I realised I don't have any 330p caps laying around for this build. I do have 390p caps. How big of a difference would it make to just use the 390p cap? I am basically an idiot when it comes to understanding circuits so not sure what it would do to the tone if anything. Any help is appreciated, thanks!


----------



## swyse (Jul 5, 2022)

I looked at the schematic and it looks like its just a capacitor (C2) on the input to filter RF signals from entering the pedal to me. I think you wouldn't notice a difference at all.


----------



## Stephenthegun (Jul 5, 2022)

Thanks for the reply. So, while I may not notice the difference am I right to think that it will technically allow more bass into the circuit? 

I know this probably isn't the place for this, but, as someone who seems to be as dense as a slab of granite when it comes to understanding how circuits work in guitar pedals, does anyone who also may have started with no electronic knowledge have any good online resources?


----------



## temol (Jul 5, 2022)

Stephenthegun said:


> while I may not notice the difference am I right to think that it will technically allow more bass into the circuit?


No. If anything, then C1. But C1 is already big enough that a further increase in the value will not change much.


----------



## Stephenthegun (Jul 5, 2022)

temol said:


> No. If anything, then C1. But C1 is already big enough that a further increase in the value will not change much.

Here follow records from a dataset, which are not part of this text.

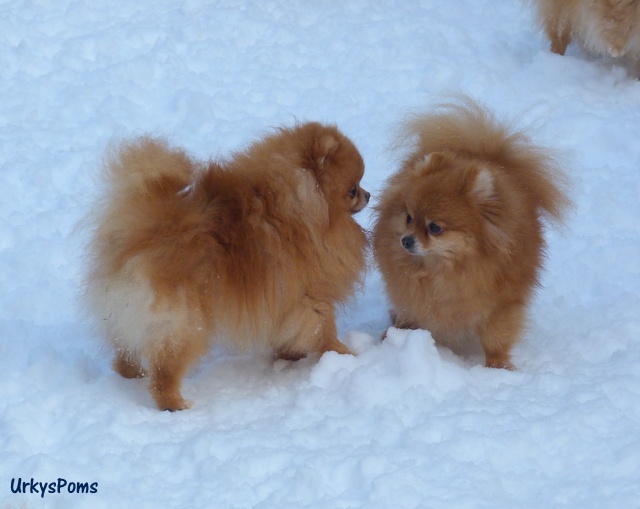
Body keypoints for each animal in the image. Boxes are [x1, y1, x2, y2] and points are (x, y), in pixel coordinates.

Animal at [84, 122, 370, 408]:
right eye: (353, 189)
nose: (368, 194)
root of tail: (147, 228)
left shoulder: (284, 301)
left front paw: (289, 356)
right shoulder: (309, 297)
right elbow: (323, 329)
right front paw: (343, 356)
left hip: (129, 314)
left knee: (126, 350)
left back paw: (131, 376)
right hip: (183, 321)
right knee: (165, 369)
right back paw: (174, 404)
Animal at [376, 99, 568, 370]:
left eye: (435, 227)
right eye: (409, 218)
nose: (406, 240)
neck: (440, 269)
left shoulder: (500, 304)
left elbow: (496, 337)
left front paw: (498, 366)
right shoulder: (412, 294)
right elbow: (412, 311)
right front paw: (400, 335)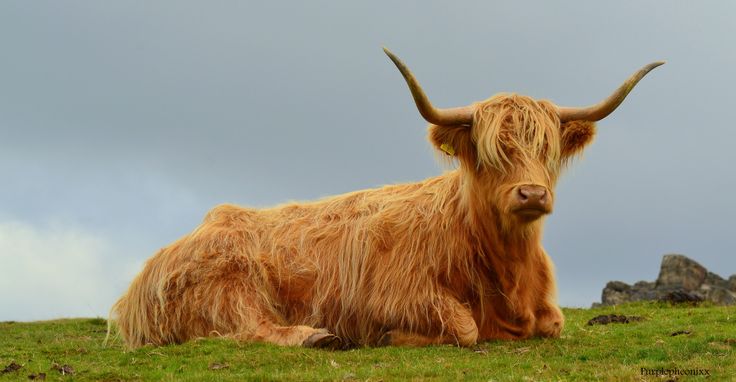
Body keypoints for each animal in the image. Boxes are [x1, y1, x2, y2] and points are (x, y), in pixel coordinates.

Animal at [110, 48, 668, 350]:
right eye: (491, 153)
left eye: (547, 152)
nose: (531, 193)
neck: (506, 270)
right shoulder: (398, 293)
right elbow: (464, 327)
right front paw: (390, 336)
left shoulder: (545, 313)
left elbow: (553, 324)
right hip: (230, 286)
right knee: (241, 328)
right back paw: (315, 336)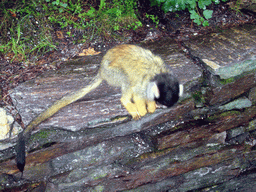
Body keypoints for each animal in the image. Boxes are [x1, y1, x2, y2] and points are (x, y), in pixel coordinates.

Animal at [15, 44, 182, 175]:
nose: (163, 105)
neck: (160, 74)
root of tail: (101, 69)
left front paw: (151, 106)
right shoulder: (144, 83)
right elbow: (138, 92)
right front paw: (142, 110)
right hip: (112, 73)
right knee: (126, 80)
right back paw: (126, 101)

Thanks for the help, I will put in the 390p and call it good.


----------



## swyse (Jul 8, 2022)

Stephenthegun said:


> Thanks for the reply. So, while I may not notice the difference am I right to think that it will technically allow more bass into the circuit?
> 
> I know this probably isn't the place for this, but, as someone who seems to be as dense as a slab of granite when it comes to understanding how circuits work in guitar pedals, does anyone who also may have started with no electronic knowledge have any good online resources?


As temol said, C1 is going to set your bass because it makes a high pass filter with the vref, the c2 capacitor is dumping to ground, so its a low pass. 

if you just want to look at how circuits work, I find the electrosmash and geofex articles on classic pedals go pretty indepth and explain whats happening well. After you learn the basics you can start to recognize the building blocks and elements in other circuits.


----------



## Stephenthegun (Jul 8, 2022)

swyse said:


> As temol said, C1 is going to set your bass because it makes a high pass filter with the vref, the c2 capacitor is dumping to ground, so its a low pass.
> 
> if you just want to look at how circuits work, I find the electrosmash and geofex articles on classic pedals go pretty indepth and explain whats happening well. After you learn the basics you can start to recognize the building blocks and elements in other circuits.


Thanks for the help and the websites. I will check them out as I would really like to learn so I don't have to come on here and look stupid, haha.


----------